Addressing a "tea party" forum Friday night in the first primary state, Mitt Romney defended the healthcare plan he signed into law as governor of Massachusetts but said that some parts hadn't worked.
The GOP front-runner, appearing at the first true multicandidate forum of the 2012 campaign, was asked by the moderator whether, in hindsight, he still supported the plan, which includes a health-insurance mandate similar to the one in President Obama's healthcare program.
"I was hoping I'd get that question," Romney said, with a hint of asperity, as supporters in the audience groaned and others laughed. Romney has steadfastly refused to apologize for the Massachusetts program, which many Republicans think undercuts their plan to zero in on Obama's healthcare program in the 2012 campaign.
Without elaborating, Romney said there were "some things I'd change" about the Massachusetts program. He argued, as he has before, that states should be free to experiment with healthcare programs, but he opposes Obama's "one-size-fits-all" plan.
The president and other Democrats "want to constantly give me credit for their plan. You know, you know that there's method to their madness," Romney said. If he gets to debate Obama in the general election, "I'm going to ask him, 'Mr. President, why didn't you call me and ask me how it" worked out?
"Ours was an experiment," he said. "Some parts didn't work." He added that he "of course will fight to repeal" Obama's plan.
Other candidates addressing the dinner crowd of several hundred Republicans were also asked by Tim Phillips, president of the Americans for Prosperity Foundation, about past decisions they had made.
Former Minnesota Gov. Tim Pawlenty said he had changed his position on a cap-and-trade system for energy — and apologized for it.
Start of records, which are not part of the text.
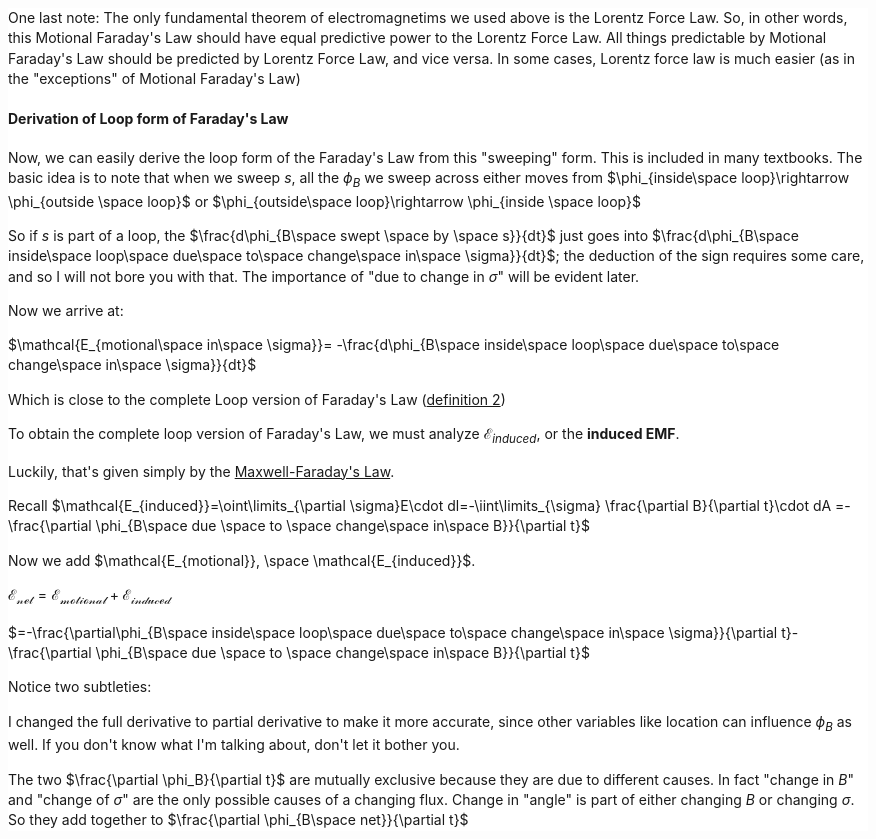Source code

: One last note: The only fundamental theorem of electromagnetims we used above is the Lorentz Force Law. So, in other words, this Motional Faraday's Law should have equal predictive power to the Lorentz Force Law. All things predictable by Motional Faraday's Law should be predicted by Lorentz Force Law, and vice versa. In some cases, Lorentz force law is much easier (as in the "exceptions" of Motional Faraday's Law)



#### Derivation of Loop form of Faraday's Law

Now, we can easily derive the loop form of the Faraday's Law from this "sweeping" form. This is included in many textbooks. The basic idea is to note that when we sweep $s$, all the $\phi_B$ we sweep across either moves from $\phi_{inside\space loop}\rightarrow \phi_{outside \space loop}$ or $\phi_{outside\space loop}\rightarrow \phi_{inside \space loop}$

So if $s$ is part of a loop, the $\frac{d\phi_{B\space swept \space by \space s}}{dt}$ just goes into $\frac{d\phi_{B\space inside\space loop\space due\space to\space change\space in\space \sigma}}{dt}$; the deduction of the sign requires some care, and so I will not bore you with that. The importance of "due to change in $\sigma$" will be evident later.



Now we arrive at:

$\mathcal{E_{motional\space in\space \sigma}}= -\frac{d\phi_{B\space inside\space loop\space due\space to\space change\space in\space \sigma}}{dt}$

Which is close to the complete Loop version of Faraday's Law ([definition 2](#second-definition))



To obtain the complete loop version of Faraday's Law, we must analyze $\mathcal{E}_{induced}$, or the **induced EMF**.

Luckily, that's given simply by the [Maxwell-Faraday's Law](#fourth-definition).

Recall	$\mathcal{E_{induced}}=\oint\limits_{\partial \sigma}E\cdot dl=-\iint\limits_{\sigma} \frac{\partial B}{\partial t}\cdot dA =-\frac{\partial \phi_{B\space due \space to \space change\space in\space B}}{\partial t}$



Now we add $\mathcal{E_{motional}}, \space \mathcal{E_{induced}}$.

$\mathcal{E_{net}}=\mathcal{E_{motional}}+\mathcal{E_{induced}}$

$=-\frac{\partial\phi_{B\space inside\space loop\space due\space to\space change\space in\space \sigma}}{\partial t}-\frac{\partial \phi_{B\space due \space to \space change\space in\space B}}{\partial t}$

Notice two subtleties:

I changed the full derivative to partial derivative to make it more accurate, since other variables like location can influence $\phi_B$ as well. If you don't know what I'm talking about, don't let it bother you.

The two $\frac{\partial \phi_B}{\partial t}$ are mutually exclusive because they are due to different causes. In fact "change in $B$" and "change of $\sigma$" are the only possible causes of a changing flux. Change in "angle" is part of either changing $B$ or changing $\sigma$. So they add together to $\frac{\partial \phi_{B\space net}}{\partial t}$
"Everybody's got a couple of clunkers in their record. That was one of mine. I'm sorry," said Pawlenty, who has been criticized by other Republicans for his past support of the environmental measure.
Afterward, Pawlenty declined to characterize Romney's healthcare plan as a clunker, saying he doesn't criticize fellow Republicans and that other candidates could speak for themselves.
Former Sen. Rick Santorum of Pennsylvania, an avid user of earmarks when he was in Congress, said he had reversed his position on the pet spending projects, which have fallen sharply out of favor with politicians of both parties. He called it "a corrupting influence" and said it had "led to more spending, and it is something that we should get rid of."
The 75-minute event, carried live on C-SPAN, was billed as a "Presidential Summit on Spending and Job Creation." It was the first time Romney and Republican rivals have sat in the same audience and shared a stage since becoming candidates. Earlier this year, the candidates appeared before delegates to a conservative conference in Washington over a three-day period.
All of the candidates were warmly received by the Republican crowd, which included a large number of activists and early supporters of various contenders. The candidates spoke consecutively and did not address one another.
Kurt Wuelper, the head of New Hampshire Right to Life, said he saw Romney's healthcare comments as an improvement on his earlier "mealy-mouthed" position.
"He's owning it, but he's not really defending it," said Wuelper, who is leaning toward Pawlenty. "I'd like to hear [Romney] say it was a mistake and 'I wouldn't do it again,' " he added, but he said that a turnabout of that magnitude would be politically disastrous.
Romney's nomination chances depend heavily on winning in the primary in this next-door state.
Earlier, he used a visit to a local gas station Friday afternoon to criticize Obama over pump prices that are near $4 a gallon here. Romney faulted the administration for not doing more to encourage petroleum drilling and, in a remark to a supporter who was filling his tank, said it would "wonderful" if the country had an energy policy.
Responding to a reporter's question, Romney said he would welcome businessman Donald Trump into the GOP contest.
"The more the merrier," he said. "I like a big, competitive race and I think there may well be one."
Outside the Manchester hotel where Friday night's event took place, a couple of dozen demonstrators protested anti-union conservative policies and financial ties between the conservative Koch brothers and the forum's sponsor.
South Carolina Sen. Jim DeMint, a tea party Republican, began the evening by praising New Hampshire's conservative tradition.
"Folks, this feels like South Carolina to me," said DeMint, who has disclaimed any interest in running for president but also spoke recently in Iowa, the earliest-voting state. "Frankly, I think you're more conservative than a lot of folks back in the South."
DeMint also addressed a recent conservative gathering in Iowa, where the first votes in the Republican race will be cast next winter. He was among speakers at the event who defended the GOP contenders against Republicans who say the party is fielding a lackluster group of candidates.
"We've got a great field," the senator said.